Distorções históricas

Não é exatamente o que vinham advogando os 60 países em desenvolvimento, liderados pela África do Sul e Índia, que querem também a retirada, durante o período da pandemia, dos direitos de propriedade intelectual de medicamentos e equipamentos usados no tratamento da doença. Esta foi a proposta que apresentaram aos 163 integrantes da OMC em outubro de 2020. O que se discute neste momento é uma alternativa menos ambiciosa — mas que já conta com o apoio de peso dos Estados Unidos, que, na era Trump, eram frontalmente contra qualquer suspensão. Agora, o presidente Joe Biden defende a flexibilização para imunizantes.

A inércia dos últimos meses se justifica. É briga de cachorro grande. Há muito dinheiro em jogo. De lobbies de países ricos com seus orçamentos generosos e a poderosa indústria farmacêutica a nações em desenvolvimento que enfrentam desigualdades sociais gritantes e penúria fiscal.
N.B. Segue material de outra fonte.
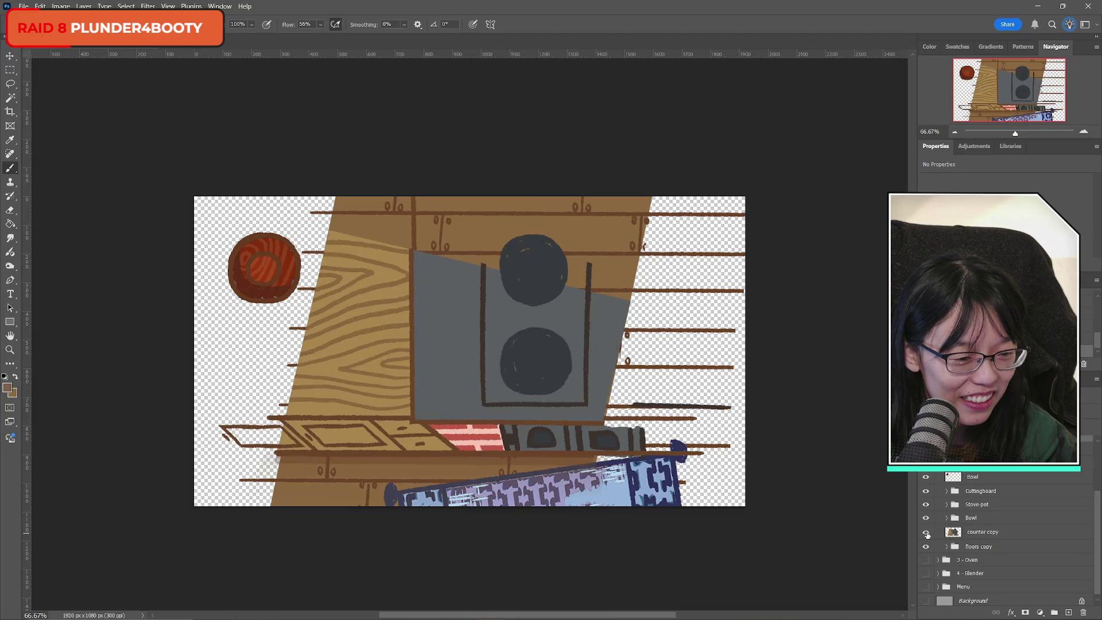
click(926, 533)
Entre elas, a própria Índia, que, além disso, também é grande produtora de medicamentos genéricos (sobre os quais não incidem patentes).

Permitir que outros países fabriquem vacinas “genéricas”, sem a exigência de direitos de propriedade intelectual durante o período da pandemia, pode ajudar a corrigir distorções históricas criadas pela atual configuração do mercado farmacêutico global. O monopólio da produção de imunizantes por um pequeno grupo de laboratórios não afeta só as nações mais pobres, como muitos imaginam.

O mundo inteiro pagou cinco vezes mais do que deveria pelos antígenos, segundo contas da Aliança People’s Vaccine. Em relatório recente, a entidade acusa a Pfizer e a Moderna, por exemplo, de cobrarem dos governos US$ 41 bilhões acima do custo estimado de sua produção. A Colômbia teria pago US$ 375 milhões acima do preço de custo. Segundo o documento, essas empresas venderam mais de 90% dos imunizantes que produziram até agora para as nações ricas, que teriam pago um preço 24 vezes acima do custo de produção.

Carta de enfermeiros

Sindicatos de enfermeiros de 28 países, que representam 2,5 milhões de servidores da saúde, encaminharam à ONU uma carta em que denunciam a recusa sobretudo do Reino Unido e da União Europeia (UE), além de outros países, em suspender as patentes das vacinas contra a covid-19. Afirmam terem sido testemunha de “números impressionantes de mortes e imenso sofrimento causados por inação política”.

No documento, dizem ainda que, além de extremamente injusto, o chamado “apartheid da vacina” aumentou o risco de surgimento de novas variantes como a Ômicron, que levou dezenas de nações a restringirem, outra vez, viagens e a circulação. Os enfermeiros destacam que os países ricos abocanharam sete bilhões de doses de vacinas. Já os mais pobres não têm mais do que 300 milhões. O Brasil, que chegou a ser contra a suspensão das patentes, “está muito aberto a uma solução comum”, segundo disse um negociador na OMC. Segundo ele, o país “não é um mediador, mas está sendo um bom conciliador”.

A UE, que é contra a suspensão das patentes até mesmo para vacinas, como o Reino Unido, apresentou uma terceira proposta. O documento, que também está sendo avaliado pelos membros da OMC, sugere o aperfeiçoamento do sistema atual. Pela regra prevista no acordo Trips, em tese, já se podem retirar temporariamente os direitos de propriedade intelectual em casos de emergência.

No entanto, existe uma grande dificuldade para que isso aconteça. Os países precisam negociar diretamente com os detentores das patentes — os laboratórios — a sua revogação. Os europeus propõem acabar com a obrigatoriedade. Isso daria fim a longos e custosos processos. Em troca, também querem acabar com a possibilidade de os países suspenderem as exportações de itens médicos durante pandemias, como fez a Índia com seus genéricos usados no tratamento da covid-19 no início da crise sanitária.

As negociações se intensificaram. O tema estava na agenda da reunião de cúpula da OMC, marcada para o último dia 30 de novembro e suspensa justamente por conta da Ômicron. Mas a urgência levou as partes a marcarem duas datas tentativas para novas reuniões, uma na última sexta e outra no dia 16 de dezembro.